About cloud networks

Cloud network architectures deviate significantly from the architecture of the Internet infrastructure. These deviations are driven mostly by economics, simplicity, and scalability. This article will help you learn:

About old and new network architectures

Before there were networks, monolithic applications ran on a mainframe with hardwired I/O devices. As CPUs proliferated in separate enclosures, LANs like Banyan Vines grew up. Proprietary mismatch led to the OSI model. Next came the Web, which distributed processing to client devices. Now, we have the idea of generic switches and servers in cloud and bare-metal clusters. Servers have shifted from dedicated applications to being completely virtualised.

A traditional AAC architecture looks like this:

It’s heavy on network hardware; that is, the radio of switches to servers is (too) high. Switch-driven networks used hardware packet switching (merchant silicon) to serve proprietary network configurations. In theory, bridges needed no configuration, although congestion and mistaken identity led to the need for STP, per-VLAN trees, and IP address redundancy management techniques.

A cloud architecture simplifies these networks:

Cloud architecture is a simple spine-and-leaf network, built from cheap, identical switches connecting cheap, identical servers. Every switch has a path to every other switch, mitigating congestion. Any switch can route any traffic anywhere, and any server can do any job (at any time). This architecture moves the developer’s focus from metal to actual computing problems.

Problems with the AAG architecture

Modern applications generate much more server-to-server traffic than the original Access-Aggregation-Core networks envisioned. As a result, the AAG architecture presents several problems under load:

  • VLAN shorting: At cloud scale, 12 bits of VLAN ID don’t provide nearly enough VLAN instances. Even with Multi-instance/STP, there simply aren’t enough virtual LAN networks to accommodate the build-out of even a modest cloud configuration. Tenant machines come and go rapidly, and STP hello messages simply can’t keep up.
  • STP switch-count: STP is only designed for two aggregation switches, which throttles bandwidth and causes massive, constant congestion in an extended cloud network.
  • Million-plus-packet floods: Broadcast-and-learn bridges can’t keep up with a million-plus MAC addresses, and even if they do, when those cached addresses start to time out, the periodic re-learning floods edge hosts, incapacitating them on a regular basis.
  • Unintentional VLAN partitioning: Large VLANs plus many devices creates a high-probability of a configuration mistake or an ID refresh miss; these issues cause the network to be invisibly partitioned, making troubleshooting all but impossible.
  • ARP storms: Hundreds of virtual machines bound to a couple of aggregation switches translates to a network-saturating flurry of ARP refreshes.
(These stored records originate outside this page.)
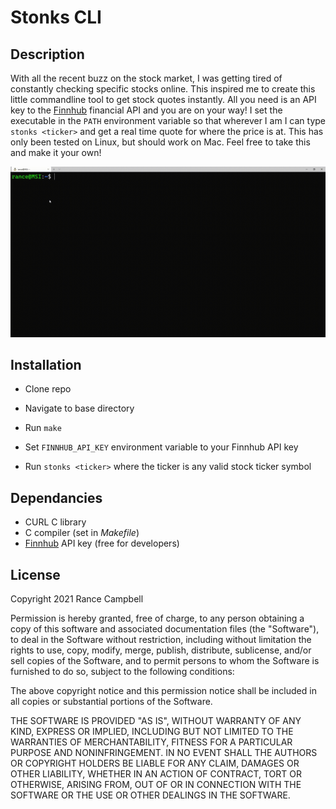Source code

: # Stonks CLI

## Description

With all the recent buzz on the stock market, I was getting tired of constantly checking specific stocks online. This inspired me to create this little commandline tool to get stock quotes instantly. All you need is an API key to the [Finnhub](https://finnhub.io/) financial API and you are on your way! I set the executable in the `PATH` environment variable so that wherever I am I can type `stonks <ticker>` and get a real time quote for where the price is at. This has only been tested on Linux, but should work on Mac. Feel free to take this and make it your own!

![](./stonks_CLI.gif)

## Installation

- Clone repo

- Navigate to base directory

- Run `make`

- Set `FINNHUB_API_KEY` environment variable to your Finnhub API key

- Run `stonks <ticker>` where the ticker is any valid stock ticker symbol

## Dependancies

- CURL C library
- C compiler (set in *Makefile*)
- [Finnhub](https://finnhub.io/) API key (free for developers)

## License

Copyright 2021 Rance Campbell

Permission is hereby granted, free of charge, to any person obtaining a copy of this software and associated documentation files (the "Software"), to deal in the Software without restriction, including without limitation the rights to use, copy, modify, merge, publish, distribute, sublicense, and/or sell copies of the Software, and to permit persons to whom the Software is furnished to do so, subject to the following conditions:

The above copyright notice and this permission notice shall be included in all copies or substantial portions of the Software.

THE SOFTWARE IS PROVIDED "AS IS", WITHOUT WARRANTY OF ANY KIND, EXPRESS OR IMPLIED, INCLUDING BUT NOT LIMITED TO THE WARRANTIES OF MERCHANTABILITY, FITNESS FOR A PARTICULAR PURPOSE AND NONINFRINGEMENT. IN NO EVENT SHALL THE AUTHORS OR COPYRIGHT HOLDERS BE LIABLE FOR ANY CLAIM, DAMAGES OR OTHER LIABILITY, WHETHER IN AN ACTION OF CONTRACT, TORT OR OTHERWISE, ARISING FROM, OUT OF OR IN CONNECTION WITH THE SOFTWARE OR THE USE OR OTHER DEALINGS IN THE SOFTWARE.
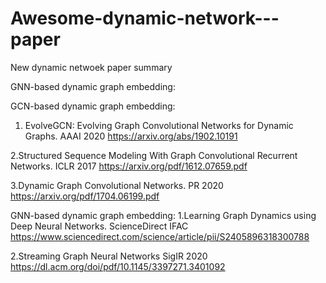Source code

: # Awesome-dynamic-network---paper
New dynamic netwoek paper summary


GNN-based dynamic graph embedding: 


GCN-based dynamic graph embedding:
1. EvolveGCN: Evolving Graph Convolutional Networks for Dynamic Graphs. AAAI 2020
https://arxiv.org/abs/1902.10191

2.Structured Sequence Modeling With Graph Convolutional Recurrent Networks. ICLR 2017
https://arxiv.org/pdf/1612.07659.pdf

3.Dynamic Graph Convolutional Networks. PR 2020
https://arxiv.org/pdf/1704.06199.pdf


GNN-based dynamic graph embedding:
1.Learning Graph Dynamics using Deep Neural Networks. ScienceDirect IFAC 
https://www.sciencedirect.com/science/article/pii/S2405896318300788

2.Streaming Graph Neural Networks SigIR 2020
https://dl.acm.org/doi/pdf/10.1145/3397271.3401092







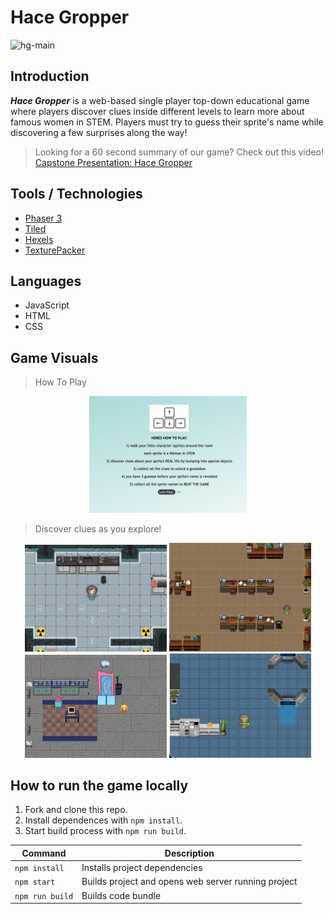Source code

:# Hace Gropper

![hg-main](https://user-images.githubusercontent.com/95086147/161856610-7f18d948-c9c1-4364-b127-7f7195e94bcc.gif)

## Introduction
*__Hace Gropper__* is a web-based single player top-down educational game where players discover clues inside different levels to learn more about famous women in STEM.  Players must try to guess their sprite's name while discovering a few surprises along the way!

>Looking for a 60 second summary of our game? Check out this video! <br/>
>[Capstone Presentation: Hace Gropper](https://youtu.be/0p4VGQfkp-g)

## Tools / Technologies
* [Phaser 3](https://phaser.io/)
* [Tiled](https://www.mapeditor.org/)
* [Hexels](https://marmoset.co/hexels/)
* [TexturePacker](https://www.codeandweb.com/texturepacker)

## Languages
* JavaScript
* HTML
* CSS

## Game Visuals

>How To Play
<p align="center">
    <img width=50% src="public/assets/images/readme/how-to-play.png">
</p>

>Discover clues as you explore!
<p align="center">
    <img width=45% src="public/assets/images/readme/scienceSS.png">
    <img width=45% src="public/assets/images/readme/mathSS.png">
    <img width=45% src="public/assets/images/readme/techSS.png">
    <img width=45% src="public/assets/images/readme/engSS.png">
</p>


## How to run the game locally

1. Fork and clone this repo.
2. Install dependences with `npm install`.
3. Start build process with `npm run build`.

| Command | Description |
|---------|-------------|
| `npm install` | Installs project dependencies |
| `npm start` | Builds project and opens web server running project |
| `npm run build` | Builds code bundle |

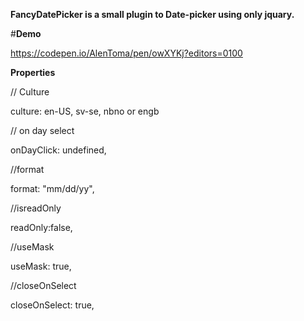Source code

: **FancyDatePicker is a small plugin to Date-picker using only jquary.**

#**Demo**

https://codepen.io/AlenToma/pen/owXYKj?editors=0100

**Properties**
   
// Culture
 
 culture: en-US, sv-se, nbno or engb
 
 // on day select
 
 onDayClick: undefined,
 
 //format
 
   format: "mm/dd/yy",
	 
 //isreadOnly
 
 readOnly:false,
 
 //useMask
 
 useMask: true,
 
 //closeOnSelect
 
 closeOnSelect: true,
    

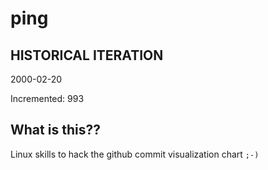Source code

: # ping

## HISTORICAL ITERATION
2000-02-20

Incremented: 993

## What is this?? 
Linux skills to hack the github commit visualization chart `;-)`
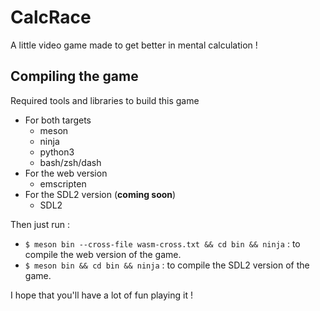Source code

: # CalcRace
A little video game made to get better in mental calculation !

## Compiling the game

Required tools and libraries to build this game
* For both targets
    * meson
    * ninja
    * python3
    * bash/zsh/dash
* For the web version
    * emscripten
* For the SDL2 version (**coming soon**)
    * SDL2

Then just run :
* `$ meson bin --cross-file wasm-cross.txt && cd bin && ninja` : to compile the web version of the game.
* `$ meson bin && cd bin && ninja` : to compile the SDL2 version of the game.

I hope that you'll have a lot of fun playing it !
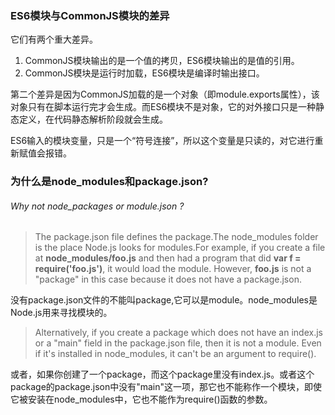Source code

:### ES6模块与CommonJS模块的差异

它们有两个重大差异。

1. CommonJS模块输出的是一个值的拷贝，ES6模块输出的是值的引用。
2. CommonJS模块是运行时加载，ES6模块是编译时输出接口。

第二个差异是因为CommonJS加载的是一个对象（即module.exports属性），该对象只有在脚本运行完才会生成。而ES6模块不是对象，它的对外接口只是一种静态定义，在代码静态解析阶段就会生成。

ES6输入的模块变量，只是一个“符号连接”，所以这个变量是只读的，对它进行重新赋值会报错。

### 为什么是node_modules和package.json?
 

###### Why not node_packages or module.json ?

>The package.json file defines the package.The node_modules folder is the place Node.js looks for modules.For example, if you create a file at **node_modules/foo.js** and then had a program that did **var f = require('foo.js')**, it would load the module. However, **foo.js** is not a "package" in this case because it does not have a package.json.  





没有package.json文件的不能叫package,它可以是module。node_modules是Node.js用来寻找模块的。





>Alternatively, if you create a package which does not have an index.js or a "main" field in the package.json file, then it is not a module. Even if it's installed in node_modules, it can't be an argument to require().



或者，如果你创建了一个package，而这个package里没有index.js。或者这个package的package.json中没有"main"这一项，那它也不能称作一个模块，即使它被安装在node_modules中，它也不能作为require()函数的参数。
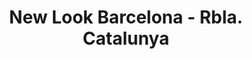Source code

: ---
title: "New Look Barcelona - Rbla. Catalunya"
url: /barcelona/new-look-barcelona-rbla-catalunya/
shop: Kosmetik
---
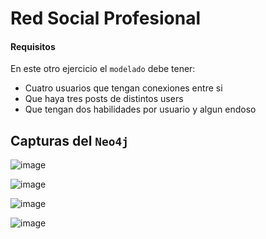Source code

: # Red Social Profesional

#### Requisitos
En este otro ejercicio el ``modelado`` debe tener:
- Cuatro usuarios que tengan conexiones entre si
- Que haya tres posts de distintos users
- Que tengan dos habilidades por usuario y algun endoso

## Capturas del ``Neo4j``

![image](https://github.com/user-attachments/assets/75e7fc34-772d-4bac-9fce-19f0ea21b13e)

![image](https://github.com/user-attachments/assets/06f36335-f6d9-48fc-9272-d6c4899d9ecb)

![image](https://github.com/user-attachments/assets/9744bd73-4f02-4a66-98ef-a3526e06e596)

![image](https://github.com/user-attachments/assets/b5ee832b-cfdf-488b-92e8-29634131b7d8)
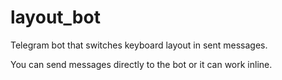 # layout_bot
Telegram bot that switches keyboard layout in sent messages.

You can send messages directly to the bot or it can work inline.
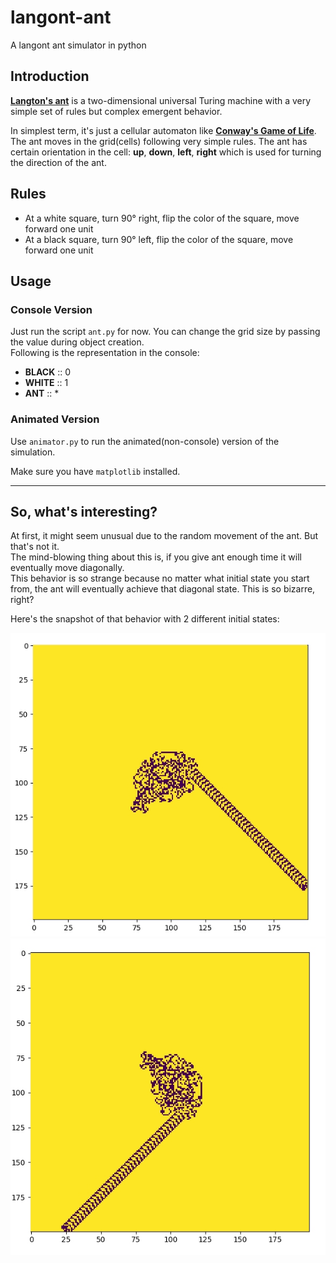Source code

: # langont-ant
A langont ant simulator in python

## Introduction
[**Langton's ant**](https://en.wikipedia.org/wiki/Langton%27s_ant) is a two-dimensional universal Turing machine 
with a very simple set of rules but complex emergent behavior.  

In simplest term, it's just a cellular automaton like [**Conway's Game of Life**](https://en.wikipedia.org/wiki/Conway%27s_Game_of_Life).  
The ant moves in the grid(cells) following very simple rules. 
The ant has certain orientation in the cell: **up**, **down**, **left**, **right** which is used for turning the direction of the ant.

## Rules
- At a white square, turn 90° right, flip the color of the square, move forward one unit   
- At a black square, turn 90° left, flip the color of the square, move forward one unit


## Usage

### Console Version
Just run the script `ant.py` for now. You can change the grid size by passing the value during object creation.  
Following is the representation in the console:  
- **BLACK** ::  0
- **WHITE** ::  1
- **ANT**   ::  *

### Animated Version
Use `animator.py` to run the animated(non-console) version of the simulation.

Make sure you have `matplotlib` installed.

-----

## So, what's interesting?
At first, it might seem unusual due to the random movement of the ant. But that's not it.  
The mind-blowing thing about this is, if you give ant enough time it will eventually move diagonally.  
This behavior is so strange because no matter what initial state you start from, the ant will eventually 
achieve that diagonal state. This is so bizarre, right?  

Here's the snapshot of that behavior with 2 different initial states: 

![Figure 1](fig.jpeg)
![Figure 2](fig2.jpeg)


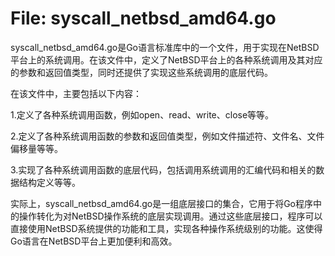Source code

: # File: syscall_netbsd_amd64.go

syscall_netbsd_amd64.go是Go语言标准库中的一个文件，用于实现在NetBSD平台上的系统调用。在该文件中，定义了NetBSD平台上的各种系统调用及其对应的参数和返回值类型，同时还提供了实现这些系统调用的底层代码。

在该文件中，主要包括以下内容：

1.定义了各种系统调用函数，例如open、read、write、close等等。

2.定义了各种系统调用函数的参数和返回值类型，例如文件描述符、文件名、文件偏移量等等。

3.实现了各种系统调用函数的底层代码，包括调用系统调用的汇编代码和相关的数据结构定义等等。

实际上，syscall_netbsd_amd64.go是一组底层接口的集合，它用于将Go程序中的操作转化为对NetBSD操作系统的底层实现调用。通过这些底层接口，程序可以直接使用NetBSD系统提供的功能和工具，实现各种操作系统级别的功能。这使得Go语言在NetBSD平台上更加便利和高效。

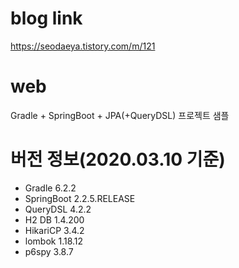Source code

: # blog link
https://seodaeya.tistory.com/m/121

# web
Gradle + SpringBoot + JPA(+QueryDSL) 프로젝트 샘플

# 버전 정보(2020.03.10 기준)
* Gradle 6.2.2
* SpringBoot 2.2.5.RELEASE
* QueryDSL 4.2.2
* H2 DB 1.4.200
* HikariCP 3.4.2
* lombok 1.18.12
* p6spy 3.8.7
There’s no easy fix for this without changing the network topology, or setting the refresh timer so high that DHCP hosts will fall off the DNS periodically.

There are other issues usually cited, but these are most concrete.

Disaggregating the cloud

An effective cloud architecture breaks routers and bridges into separate hardware and software, sometimes called “switch disaggregation”. A merchant-silicon chassis (the hardware) can be combined with someone else’s NOS (network operating system, the software) to produce more standard and cost-effective network switch-gear. In practice, few cloud providers actually create their own NOS, choosing instead to either integrate merchant silicon with a separately purchased NOS, or, more likely, to buy bundled units from switch providers that have broader integration experience.

Either way, the effect is to have switch-gear which is (1) less likely to be proprietary, and (2) easier to upgrade as the hardware advances. Switch disaggregation effectively commoditizes the switching elements, effectively eliminating them from network throughput calculations. In other words, the bridges and routers in a modern cloud network are essentially invisible, uninteresting, and inexpensive, which facilitates the cloud-network build-out model.

Routing still rules

Regardless of your network vintage, packet routing is still the fundamental algorithm that gates throughput. If you’re familiar with routing, this section can be skipped. If you’re trying to level up your cloud networking knowledge, this section should help quite a bit.

Routing is fundamentally simple: you’re trying to get a packet from a source to a destination, using the destination IP address embedded in that packet. In practice, routing is more complicated. Most of the routers in a network path are not forwarding directly to the destination. Instead, they’re sending the packet to the next hop, that is, another, reachable router that is closer to the intended destination.

In the TCP/IP tutorial, we talked about telephone-line repeaters that refreshed the signal to keep it crystal clear over long runs of wire. The signals didn’t have to make it to the intended recipient, they just had to make it to the next repeater, which boosted the signal, cleaned up the noise, and sent the call on down the line to another repeater. Eventually the call would make it to the subscriber.

Routing works very much the same way: most of the routers in the loop understand how to find another router which is close to the intended destination. That “next hop” will take care of repackaging the packets and sending them further down the line. What matters in high-traffic cloud networks is not routing, per se, but how the packets are routed. The choice of routing protocols can make all the difference in whether or not your network lags. For this reason, we’re going to take a more extended look at routing.

Multicast routing

One helpful tool for modern cloud networks is the concept of multicast routing. Stated simply, multicast routing allows one packet to be received by many servers, but only if those servers are interested in receiving it. Multicast receivers – which have to subscribe in order to receive the packets – support a much larger (and more flat) network. This layout more easily scales to the cloud architecture shown above. Multicasting is generally faster and more efficient for certain payloads; unlike broadcast packets, multicast packets are not examined by every NIC in the packet’s path.

For example, all IPv6 communications are multicast, so there’s no ARP. Instead, a process called neighbour discovery (NDP) is used. But IPv4 networks can also handle multicast transactions. Both IPv4 and IPv6 protocols support multicast address blocks, which enable multicasting.

A multicasting server sends one packet, and the network handles replication and addressing (multiplexing) of the packets to the subscribed servers. Multicast is a one-way protocol: any responses have to be sent by other protocols. For larger server farms, multicast is a good way to handle things like a software update or a database refresh. Two special protocols handle subscriptions: IGMP, used by individual IPv4 receivers, and PIM, which is used by L3 devices (like routers) to manage multicast “trees” across a network or subnet.